The reporter then quotes a free trade opponent who acknowledges that Democrats, after arguing against free trade pacts, have pushed most of them through after taking office. But there is a sleight-of-hand here: This acknowledgement of realpolitik becomes an endorsement of free trade theory, as Cooper shifts a critique of Democratic campaigning to the argument that "most economists still agree that free trade, for the most part, helps the economy, through increased job creation and lower prices, more than it hurts it, through jobs lost to low-wage competitors around the world."

This universalized position is underpinned by the theory of "comparative advantage" proposed in the 19th century by English political economist David Ricardo. Countries maximize the mutual benefits of trade, the theory goes, by specializing in goods that they have an edge in producing efficiently. Ricardo's famous example was the trade of British cloth for Portuguese wine. Even though both countries could produce cloth more efficiently (at lower cost) than an equivalently valued amount of wine, Britain's "comparative advantage" in producing cloth was greater than Portugal's; it was thus in Portugal's interest to specialize in producing wine and trading it for cheaper English cloth. "Most economists and policy makers now accept Ricardo's argument," wrote former labor secretary Robert Reich in the Times, "although the popular debate over the merits of free trade continues" (April 2, 2006). Again, the opinion of "most economists" trumps the "popular debate" and settles the issue.

But many critical economists, largely ignored by the Times, have pointed out that Portugal's specialization in wine kept it in a backward, underdeveloped state for two centuries, while England developed an industrial economy based on steam-powered textile production. Nonetheless, "most economists" advocate an abstract model. But reality does not always conform to free trade models, such as when Times reporter Louis Uchitelle asks why NAFTA didn't diminish illegal immigration to the United States in ways it was supposed to ("Nafta Should Have Stopped Illegal Immigration, Right?" February 18, 2007). Uchitelle finds that a "a major factor lies in the assumptions made in drafting the trade agreement, assumptions about the way governments would behave (that is, rationally) and the way markets would respond (rationally, as well)."

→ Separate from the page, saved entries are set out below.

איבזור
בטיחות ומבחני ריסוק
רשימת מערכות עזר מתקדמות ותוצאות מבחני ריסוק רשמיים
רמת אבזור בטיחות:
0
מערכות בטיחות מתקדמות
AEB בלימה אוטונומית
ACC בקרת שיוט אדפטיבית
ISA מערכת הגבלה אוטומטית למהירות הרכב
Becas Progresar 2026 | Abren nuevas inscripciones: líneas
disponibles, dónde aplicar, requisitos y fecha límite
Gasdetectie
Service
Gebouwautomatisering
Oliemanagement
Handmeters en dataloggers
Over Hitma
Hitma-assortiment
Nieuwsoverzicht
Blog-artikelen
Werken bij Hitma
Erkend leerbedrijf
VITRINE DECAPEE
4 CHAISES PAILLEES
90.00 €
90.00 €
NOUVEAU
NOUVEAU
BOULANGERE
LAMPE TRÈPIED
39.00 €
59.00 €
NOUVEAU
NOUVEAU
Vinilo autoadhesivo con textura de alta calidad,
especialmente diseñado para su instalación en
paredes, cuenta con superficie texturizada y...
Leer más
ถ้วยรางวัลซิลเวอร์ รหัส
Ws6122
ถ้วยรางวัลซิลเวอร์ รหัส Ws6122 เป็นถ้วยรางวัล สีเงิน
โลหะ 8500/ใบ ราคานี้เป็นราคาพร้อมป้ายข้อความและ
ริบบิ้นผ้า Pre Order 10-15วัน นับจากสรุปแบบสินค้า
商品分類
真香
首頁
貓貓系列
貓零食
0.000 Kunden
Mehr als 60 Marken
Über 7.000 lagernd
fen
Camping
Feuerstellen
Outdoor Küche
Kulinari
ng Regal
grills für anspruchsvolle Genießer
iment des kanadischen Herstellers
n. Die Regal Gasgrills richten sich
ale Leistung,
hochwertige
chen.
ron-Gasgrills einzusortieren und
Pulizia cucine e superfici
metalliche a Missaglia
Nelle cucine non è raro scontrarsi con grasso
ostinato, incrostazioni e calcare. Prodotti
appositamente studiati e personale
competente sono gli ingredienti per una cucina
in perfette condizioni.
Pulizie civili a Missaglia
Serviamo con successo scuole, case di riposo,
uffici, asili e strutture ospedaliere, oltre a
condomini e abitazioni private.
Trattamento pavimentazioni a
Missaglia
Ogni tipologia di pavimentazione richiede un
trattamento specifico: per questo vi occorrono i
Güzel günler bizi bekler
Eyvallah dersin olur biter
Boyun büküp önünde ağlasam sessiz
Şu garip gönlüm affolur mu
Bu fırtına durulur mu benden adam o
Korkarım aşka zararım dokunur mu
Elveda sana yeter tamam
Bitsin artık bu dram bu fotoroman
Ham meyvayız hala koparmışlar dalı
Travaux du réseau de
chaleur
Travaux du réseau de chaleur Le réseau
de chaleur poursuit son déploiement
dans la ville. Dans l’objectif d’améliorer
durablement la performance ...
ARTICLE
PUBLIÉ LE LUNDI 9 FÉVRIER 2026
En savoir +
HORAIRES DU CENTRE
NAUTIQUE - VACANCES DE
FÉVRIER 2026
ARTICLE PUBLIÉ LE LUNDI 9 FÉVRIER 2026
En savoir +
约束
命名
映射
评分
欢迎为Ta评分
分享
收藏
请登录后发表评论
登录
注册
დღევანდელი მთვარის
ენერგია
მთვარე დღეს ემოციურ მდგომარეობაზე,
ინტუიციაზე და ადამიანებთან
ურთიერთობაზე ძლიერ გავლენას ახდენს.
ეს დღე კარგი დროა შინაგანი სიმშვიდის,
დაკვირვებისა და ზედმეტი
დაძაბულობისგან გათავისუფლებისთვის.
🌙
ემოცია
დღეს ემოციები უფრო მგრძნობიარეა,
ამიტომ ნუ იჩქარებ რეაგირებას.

Thus, sometimes reality is inconvenient for neo-Ricardian theory because people do not act "rationally." "When Nafta finally became a reality, on Jan. 1, 1994," Uchitelle writes, "American investment flooded into Mexico, mostly to finance factories that manufacture automobiles, appliances, TV sets, apparel and the like. The expectation was that the Mexican government would do its part by investing billions of dollars in roads, schooling, sanitation, housing and other needs to accommodate the new factories as they spread through the country."

But that did not happen. Neither the Mexican nor the U.S. government complied with the model's requirements; without the proposed investments in infrastructure, foreign-owned maquiladoras appeared only near the U.S. border, "where some infrastructure already existed." Mexico's economy did not boom, jobs were not created, wages did not rise, and workers migrated to South Carolina, Kansas, and New York. What led to this failure? Uchitelle quotes economist J. Bradford DeLong, a Treasury official in the Clinton administration: "We underestimated Mexico's deficits in physical and human infrastructure."

"Most economists," it seems, are hardly infallible. Why, then, does the Times so frequently invoke their opinions as gospel?

Fred Rosen is NACLA's senior analyst.